本文:
米国のとあるケンタッキー・フライド・チキン(以下KFC)の店員が、店舗調理場の衛生管理の極悪ぶりをYoutubeでアップして騒然となった。
©Mercedes Wright/Youtube
Youtubeに動画をアップしたのは、KFC米国で働くメルセデスさん。
どの店舗で働いているかは具体的に挙げていないが、彼女曰く『どの店舗でも衛生管理は同じようなもの。売上が悪かったり、店が郊外であれば尚更悪くなってると思う。』と述べている。
店舗の衛生管理の悪さは、日本人が見ると『米国のファーストフード店に行きたくない』と思う程だろう。どの店舗でも、この様な衛生管理の悪さと言えるかどうか判らないが、米国の貧困とファーストフード店利用率は繋がっている所をみるとあながち嘘とも言い難い。

保存データ:
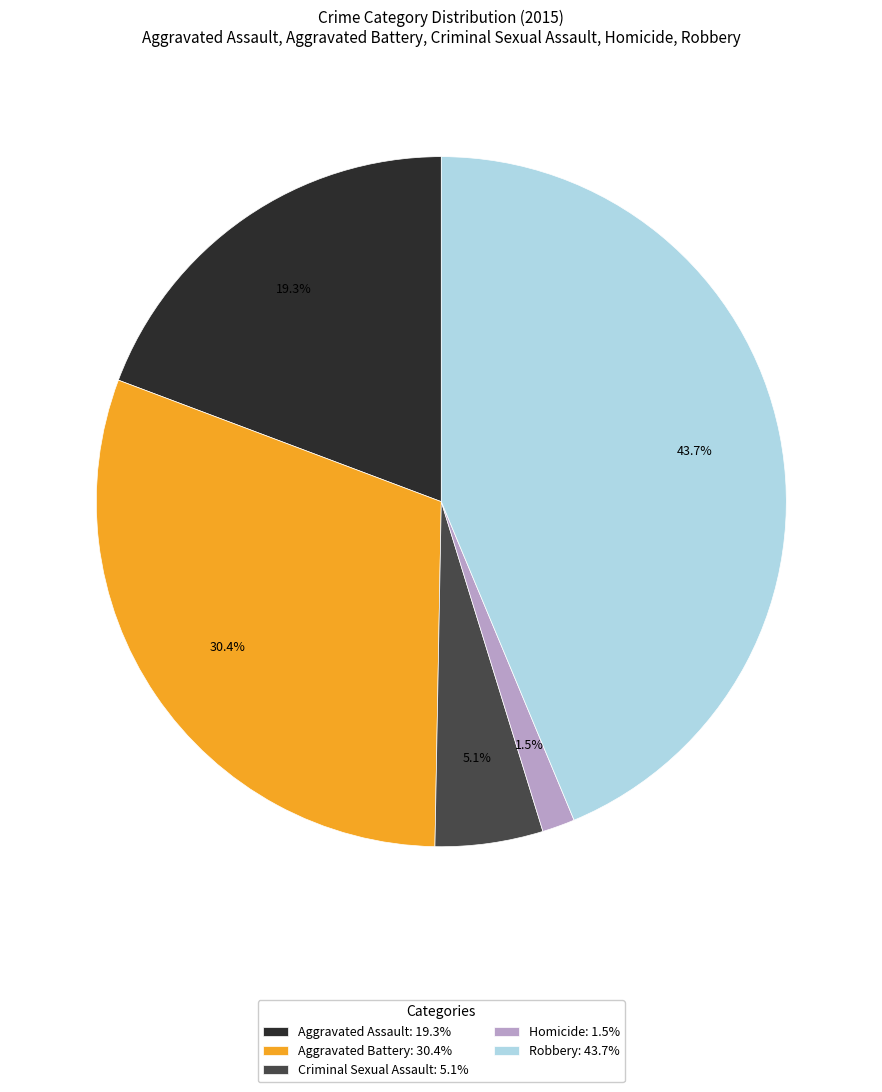

Count the number of slices in the pie.

5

取り組む課題:
**a)** 本文に出てくるアルファベット表記の語を、空白や記号で区切った単位ごとに、重複を除いてすべて挙げるとどうなりますか？
**b)** 本文の「米国のとあるケンタッキー・フ」から「てると思う。』と述べている。」までの部分を、一字も変えずに書き写してもらえますか？

解答一覧:
**a)** KFC、Youtube、Mercedes、Wright

**b)**
米国のとあるケンタッキー・フライド・チキン(以下KFC)の店員が、店舗調理場の衛生管理の極悪ぶりをYoutubeでアップして騒然となった。
©Mercedes Wright/Youtube
Youtubeに動画をアップしたのは、KFC米国で働くメルセデスさん。
どの店舗で働いているかは具体的に挙げていないが、彼女曰く『どの店舗でも衛生管理は同じようなもの。売上が悪かったり、店が郊外であれば尚更悪くなってると思う。』と述べている。